**What is asked**
A) List every mailing-list address in the Cc lines of the kernel mailing-list message below.
B) Answer these questions about the kernel mailing-list message below:
(i) On what date and at what time was the message sent?
(ii) Which lock does Jan Kara say is held during the whole dax write?
(iii) In the quoted outline, what does ->iomap_begin() return as private data?
C) Carry the kernel mailing-list message below forward, beginning right after its last line.

**Document extract**
-*-
All of lore.kernel.org
 help / color / mirror / Atom feed
From: Jan Kara <jack@suse.cz>
To: Dave Chinner <david@fromorbit.com>
Cc: kilobyte@angband.pl, Jan Kara <jack@suse.cz>,
	"Darrick J. Wong" <darrick.wong@oracle.com>,
	nborisov@suse.com, Goldwyn Rodrigues <rgoldwyn@suse.de>,
	linux-nvdimm@lists.01.org, dsterba@suse.cz, willy@infradead.org,
	linux-fsdevel@vger.kernel.org, hch@lst.de,
	linux-btrfs@vger.kernel.org
Subject: Re: [PATCH 04/18] dax: Introduce IOMAP_DAX_COW to CoW edges during writes
Date: Thu, 30 May 2019 13:16:05 +0200	[thread overview]
Message-ID: <20190530111605.GC29237@quack2.suse.cz> (raw)
In-Reply-To: <20190529221445.GE16786@dread.disaster.area>

On Thu 30-05-19 08:14:45, Dave Chinner wrote:
> On Wed, May 29, 2019 at 03:46:29PM +0200, Jan Kara wrote:
> > On Wed 29-05-19 14:46:58, Dave Chinner wrote:
> > >  iomap_apply()
> > > 
> > >  	->iomap_begin()
> > > 		map old data extent that we copy from
> > > 
> > > 		allocate new data extent we copy to in data fork,
> > > 		immediately replacing old data extent
> > > 
> > > 		return transaction handle as private data
> 
> This holds the inode block map locked exclusively across the IO,
> so....

Does it? We do hold XFS_IOLOCK_EXCL during the whole dax write. But
xfs_file_iomap_begin() does release XFS_ILOCK_* on exit AFAICS. So I don't
see anything that would prevent page fault from mapping blocks into page
tables just after xfs_file_iomap_begin() returns.

> > > 	dax_iomap_actor()
> > > 		copies data from old extent to new extent
> > > 
> > > 	->iomap_end
> > > 		commits transaction now data has been copied, making
> > > 		the COW operation atomic with the data copy.
> > > 
> > > 
> > > This, in fact, should be how we do all DAX writes that require
> > > allocation, because then we get rid of the need to zero newly
> > > allocated or unwritten extents before we copy the data into it. i.e.
-*-
**Given data**
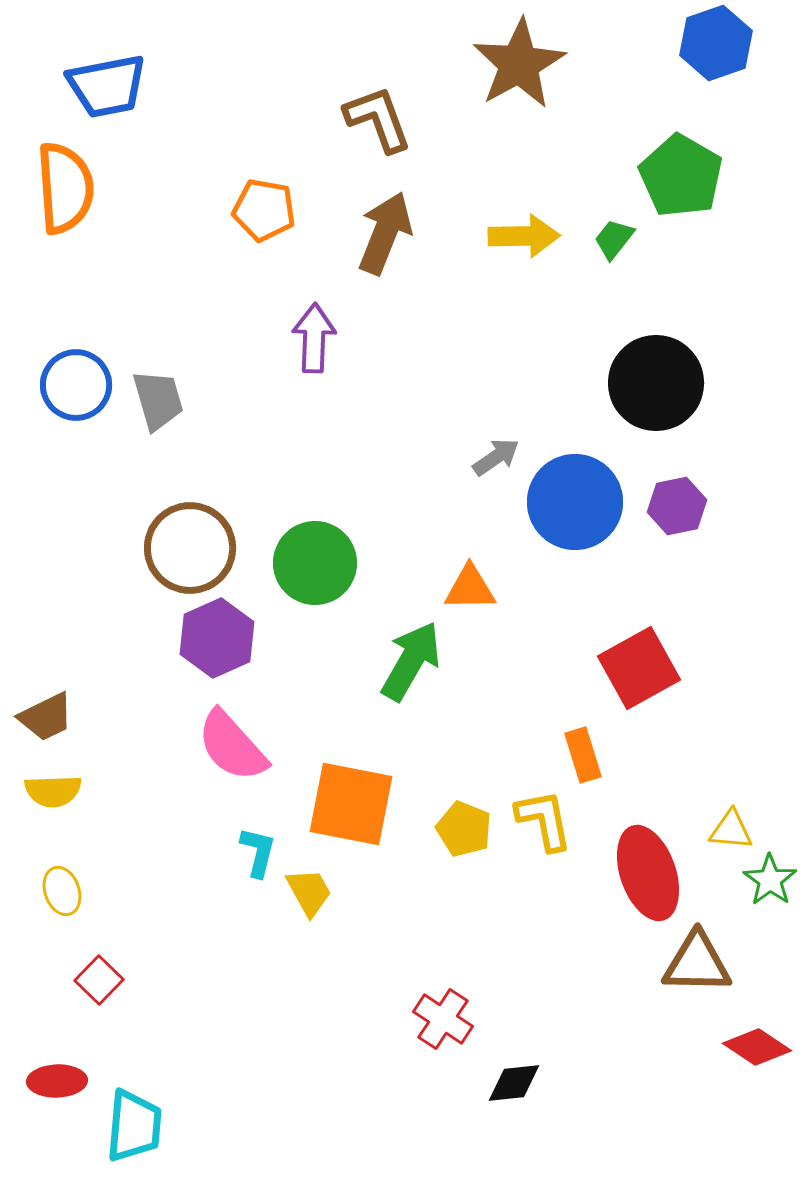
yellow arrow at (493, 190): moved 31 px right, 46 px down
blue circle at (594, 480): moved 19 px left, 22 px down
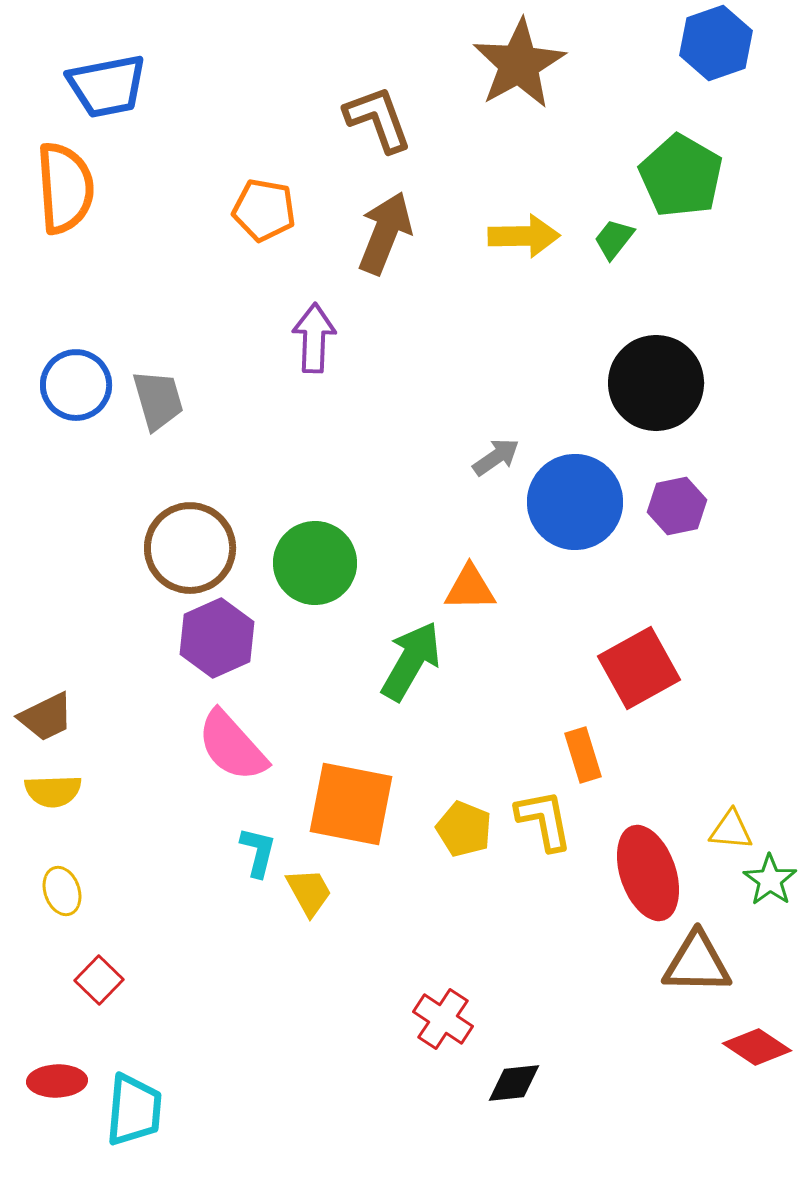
cyan trapezoid at (134, 1126): moved 16 px up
-*-
**Responses to the tasks**
A)
linux-nvdimm@lists.01.org
linux-fsdevel@vger.kernel.org
linux-btrfs@vger.kernel.org

B)
(i) Thu, 30 May 2019 13:16:05 +0200
(ii) XFS_IOLOCK_EXCL
(iii) The transaction handle

C)
> > > we only need to write once to newly allocated storage rather than
> > > twice.
> > 
> > You need to be careful though. You need to synchronize with page faults so
> > that they cannot see and expose in page tables blocks you've allocated
> > before their contents is filled.
> 
> ... so the page fault will block trying to map the blocks because
> it can't get the xfs_inode->i_ilock until the allocation transaciton
> commits....
> 
> > This race was actually the strongest
> > motivation for pre-zeroing of blocks. OTOH copy_from_iter() in
> > dax_iomap_actor() needs to be able to fault pages to copy from (and these
> > pages may be from the same file you're writing to) so you cannot just block
> > faulting for the file through I_MMAP_LOCK.
> 
> Right, it doesn't take the I_MMAP_LOCK, but it would block further
> in. And, really, I'm not caring all this much about this corner
> case. i.e.  anyone using a "mmap()+write() zero copy" pattern on DAX
> within a file is unbeleivably naive - the data still gets copied by
> the CPU in the write() call. It's far simpler and more effcient to
> just mmap() both ranges of the file(s) and memcpy() in userspace....
> 
> FWIW, it's to avoid problems with stupid userspace stuff that nobody
> really should be doing that I want range locks for the XFS inode
> locks.  If userspace overlaps the ranges and deadlocks in that case,
> they they get to keep all the broken bits because, IMO, they are
> doing something monumentally stupid. I'd probably be making it
> return EDEADLOCK back out to userspace in the case rather than
> deadlocking but, fundamentally, I think it's broken behaviour that
> we should be rejecting with an error rather than adding complexity
> trying to handle it.

I agree with this. We must just prevent user from taking the kernel down
with maliciously created IOs...

								Honza
-- 
Jan Kara <jack@suse.com>
SUSE Labs, CR
_______________________________________________
Linux-nvdimm mailing list
Linux-nvdimm@lists.01.org
https://lists.01.org/mailman/listinfo/linux-nvdimm

WARNING: multiple messages have this Message-ID (diff)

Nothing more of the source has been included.